* **Exercise set**:
**A.** According to the Hiqa article, what is all unsolicited information about a centre used for?
**B.** Write the next part of the article on Hiqa and complaints about residential centers, picking up after its final paragraph.

* **Document section**:
"""

For example, one person alleged that a centre was “not wheelchair accessible”. 

Another person claimed that there was “limited space” in one house. 

Finally, concerns were also raised by a person regarding alleged “breaches of confidentiality and data protection”.

Hiqa’s role

Hiqa does not have a remit to investigate individual complaints. However, all unsolicited information, which can be received from anyone concerned about the centre, is used to inform the authority’s monitoring of each residential centre.

Noting this fact while speaking to TheJournal.ie last month, Fine Gael TD Fergus O’Dowd said: 

“I’d be very concerned that [the complaints] never trigger, as far as I understand, an immediate investigation of the individual. 

[Hiqa] can go in … but they can’t as for the file of the individual which doesn’t make sense and you need a lot more accountability from Hiqa as to what they are actually doing. 

As noted above, the concerns are heavily redacted in places and are undated. All identifying material of the centres and people involved are removed, in order to respect their privacy. 

“I think that the [identity] of the individual should never be disclosed but I don’t see why there shouldn’t be as little redaction as possible because you need to know the full detail of what culpability or what are the responses of the actual institution to the complaints that are made,” O’Dowd said.

"""

* **Given data**:
"""

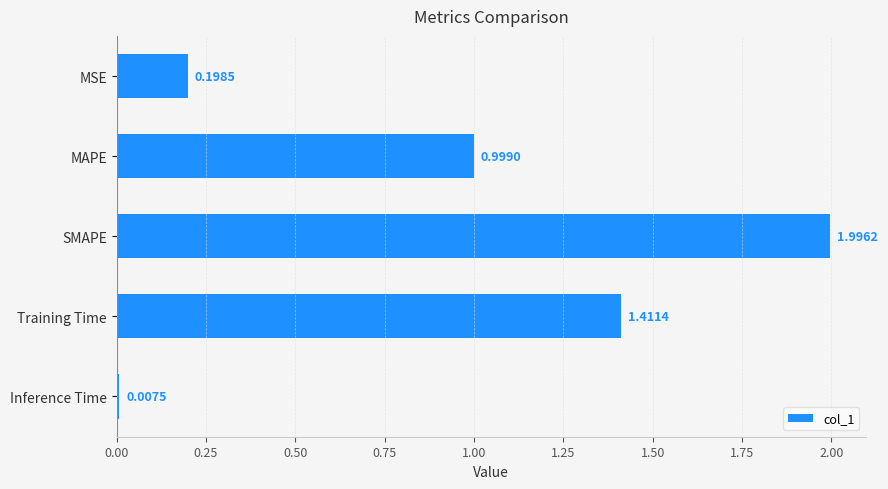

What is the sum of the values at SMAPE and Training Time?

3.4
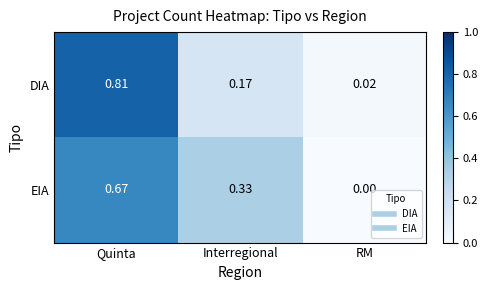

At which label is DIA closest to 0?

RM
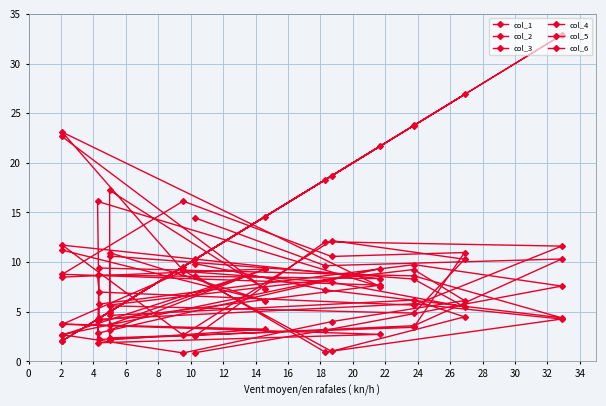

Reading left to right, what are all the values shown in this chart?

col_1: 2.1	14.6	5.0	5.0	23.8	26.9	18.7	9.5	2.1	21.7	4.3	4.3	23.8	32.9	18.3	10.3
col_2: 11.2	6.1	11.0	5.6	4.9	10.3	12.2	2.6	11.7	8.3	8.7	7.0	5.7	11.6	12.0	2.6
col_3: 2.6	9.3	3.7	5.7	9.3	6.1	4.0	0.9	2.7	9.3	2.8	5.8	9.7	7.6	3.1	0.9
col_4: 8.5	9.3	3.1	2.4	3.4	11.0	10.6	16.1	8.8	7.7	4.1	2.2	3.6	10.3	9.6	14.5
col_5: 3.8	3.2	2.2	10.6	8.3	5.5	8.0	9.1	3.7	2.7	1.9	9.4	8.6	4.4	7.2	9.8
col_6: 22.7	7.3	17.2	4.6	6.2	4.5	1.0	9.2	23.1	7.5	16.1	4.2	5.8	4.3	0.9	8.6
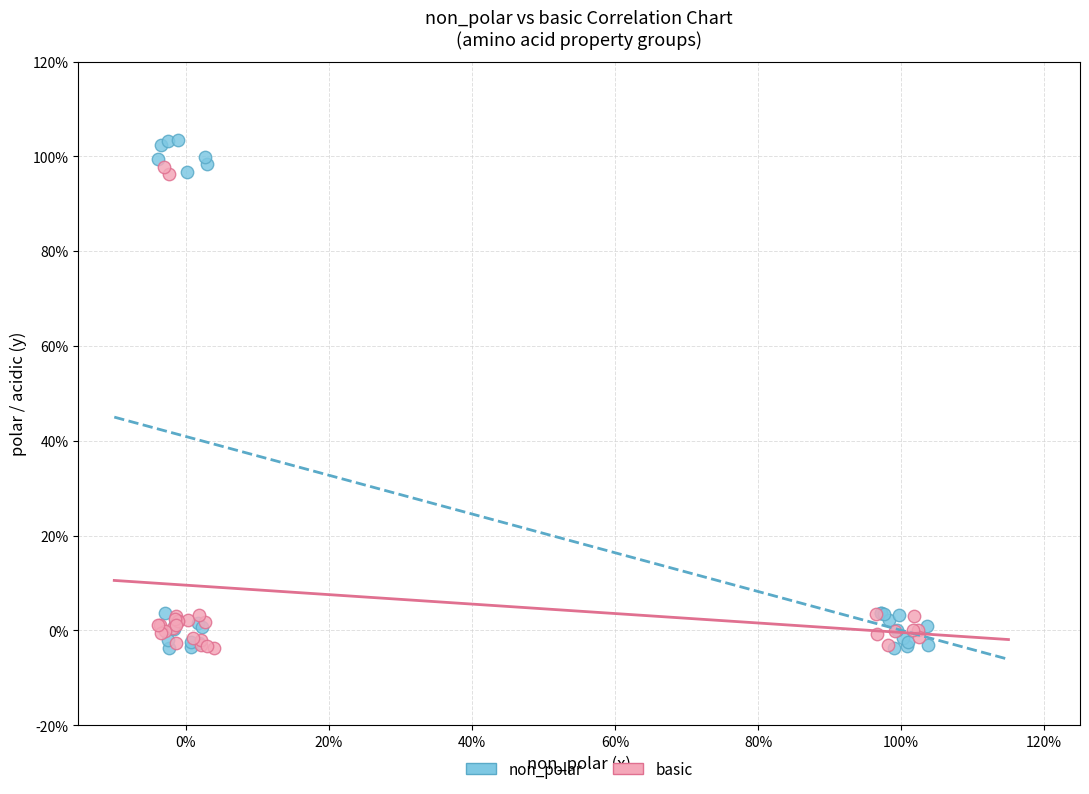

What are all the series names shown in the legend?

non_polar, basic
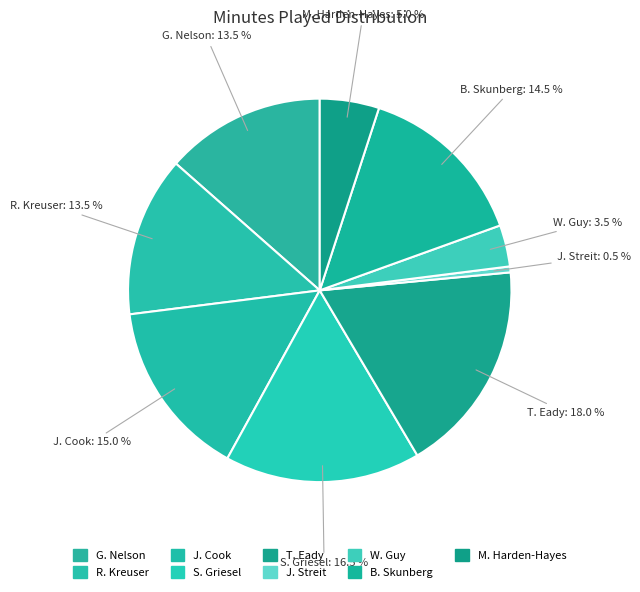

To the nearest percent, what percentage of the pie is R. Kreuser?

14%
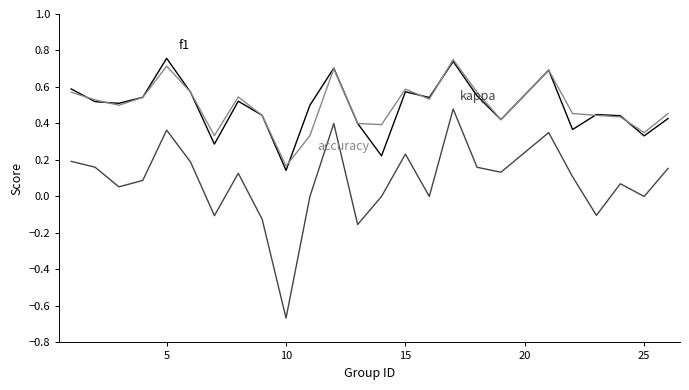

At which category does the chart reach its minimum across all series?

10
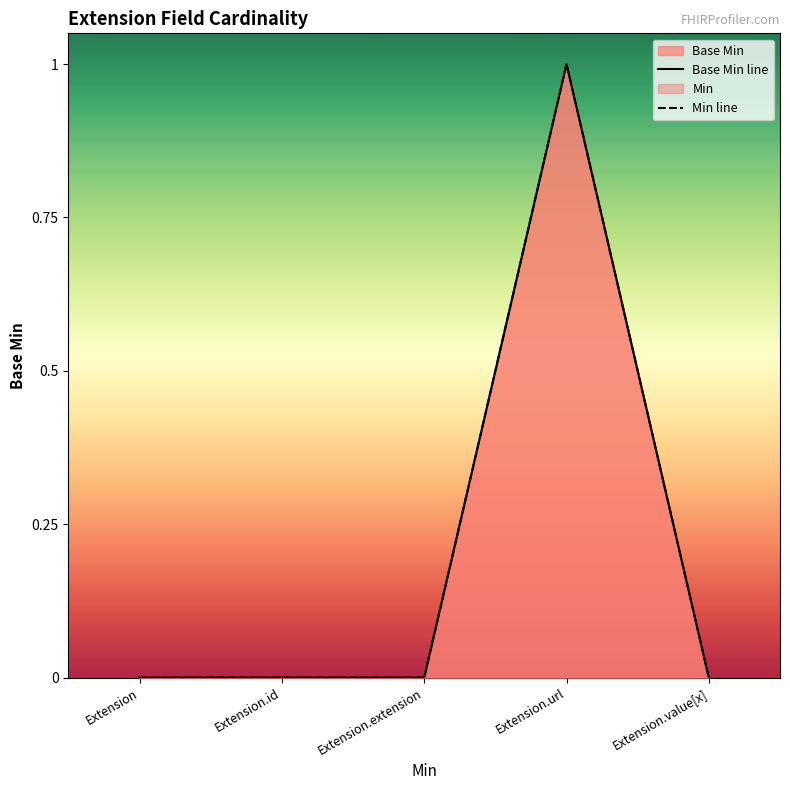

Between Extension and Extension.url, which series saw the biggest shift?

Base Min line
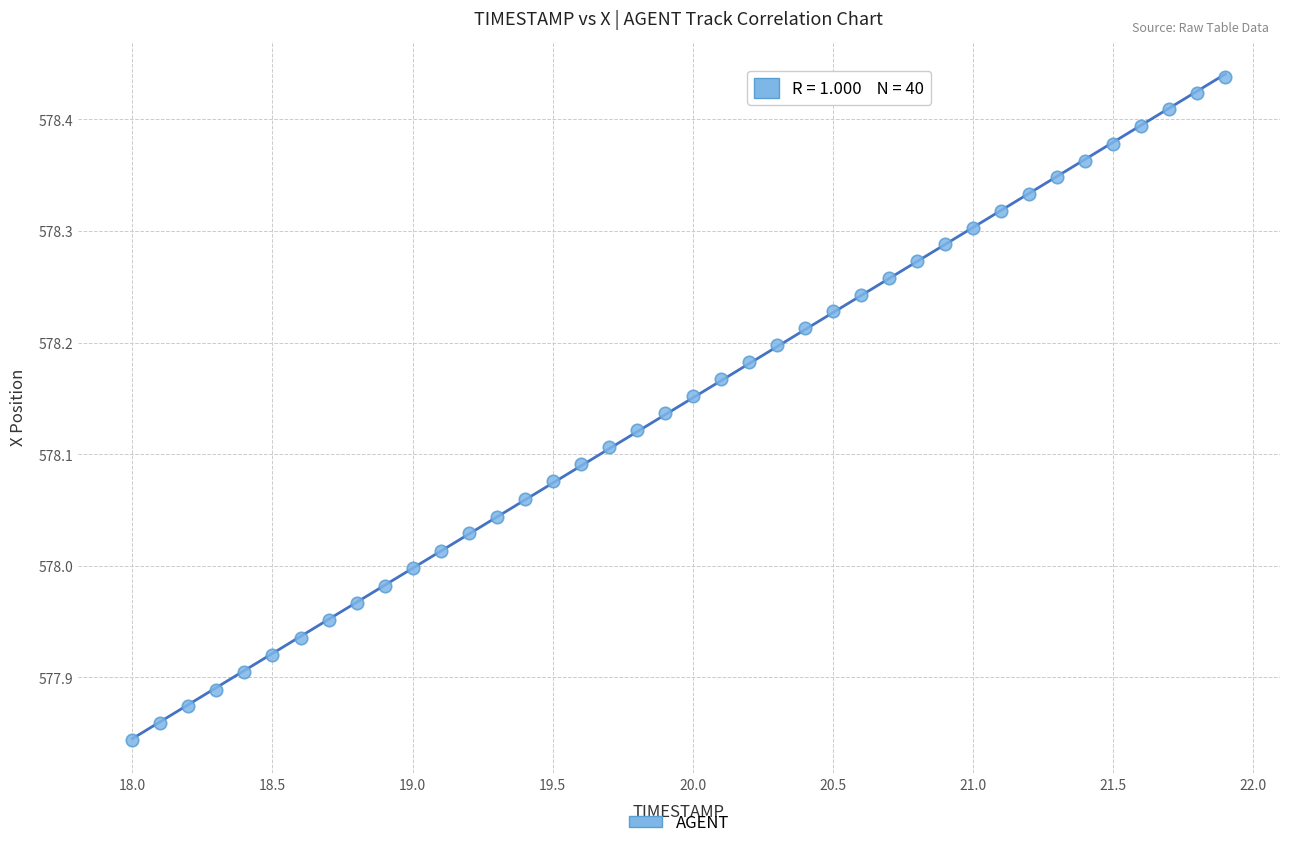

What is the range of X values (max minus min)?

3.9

"""

* **Exercise results**:
**A.** It is used to inform the authority's monitoring of each residential centre.

**B.**
Where there are risks to the safety of residents or where the provider has failed to address areas of concern repeatedly, Hiqa can take escalated action, up to and including court action to cancel the registration of a centre.

“The aim of the Health Information and Quality Authority is to advance high-quality and safe care for people accessing health and social care services in Ireland,” a spokesperson for Hiqa said previously.

“Where Hiqa has concerns related to the safety of residents and the quality of care that they are receiving, providers are required to take immediate action to address this.

Hiqa inspectors follow up with providers to ensure that the actions are being implemented and are resulting in improving for residents.